On January 20 Zola at last received a copy of the citation, which at the suit of the War Minister, General Billot, summoned him and M. Perrenx, the nominal manager of "L'Aurore," before the Assize Court of the Seine to answer, not the long string of charges contained in the letter to President Félix Faure, but only fifteen lines of it—those which denounced the Esterhazy court-martial for having acquitted the major "by order." All the rest was ignored. The desire of the military authorities was evident, they still wished to prevent any discussion of the Dreyfus case. Zola thereupon wrote to General Billot reiterating all his charges, but the only effect of this letter, which appeared in "L'Aurore," was to induce the three handwriting experts, Belhomme, Varinard, and Couard, to bring an action against the novelist claiming damages for libel. On January 22 the conduct of the military authorities in shirking Zola's principal accusations was raised in the Chamber of Deputies,[17] and wild uproar and fighting ensued until order was restored by the military guard.
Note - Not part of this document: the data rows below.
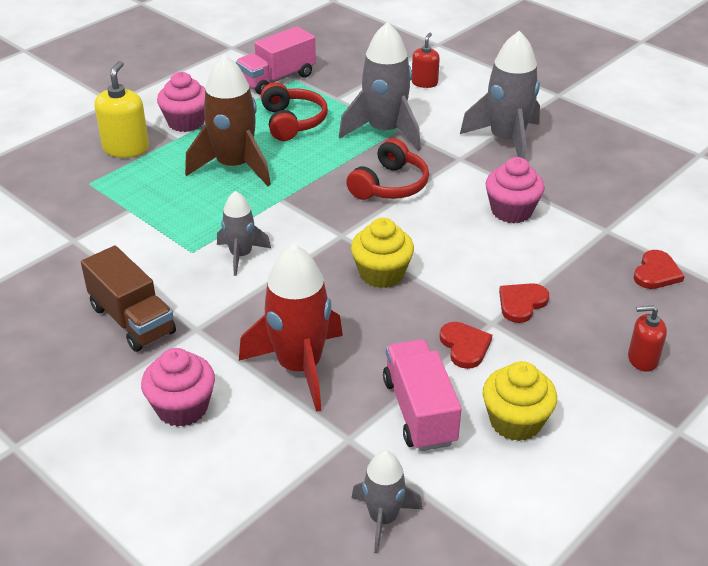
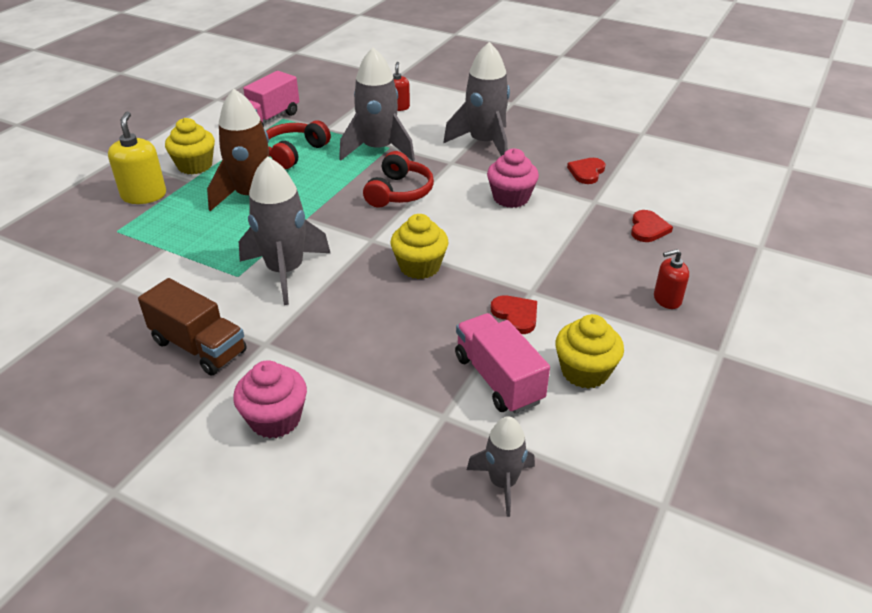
camera: 15 degrees left, 0 degrees up
(186, 122) = (195, 165): pink cupcake -> yellow cupcake
(241, 255) = (285, 271): grey rocket -> grey rocket, size x1.75
(292, 122) = (293, 152): red headphones -> red headphones turned 120 degrees counterclockwise
(299, 367) = (374, 360): red rocket -> none
(521, 303) = (549, 271): red heart -> red heart (586, 172)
Two days later Count von Bulow, the German Foreign Secretary, declared in the Reichstag: "Between Captain Dreyfus and any German organs or authorities, no relations of whatever kind have ever existed." The Italian and Austrian governments made similar declarations; but nothing could check the folly of the French Militarists, or even of the Government, which well knew through the diplomatic agents of France abroad that in every court and chancellery of Europe Dreyfus was regarded as innocent and Esterhazy believed to be guilty. The foreign press shared that view, and expressions and testimonials of sympathy began to reach Zola from all parts of the world.[18] He received them gratefully; but could the sympathy of foreigners afford adequate solace when four out of every six Parisians were covering him with mud? Besides, that very sympathy led to yet more virulent attacks on him. It was fitting, said his enemies, that he should be supported by foreigners, who for the most part rejoiced to see the French army attacked and insulted! Well, he was welcome to their support. France cared nothing what foreigners might say. She would settle her own affairs in her own manner, regardless of the opinions of this man Zola, who was himself a foreigner, some kind of dirty Italian.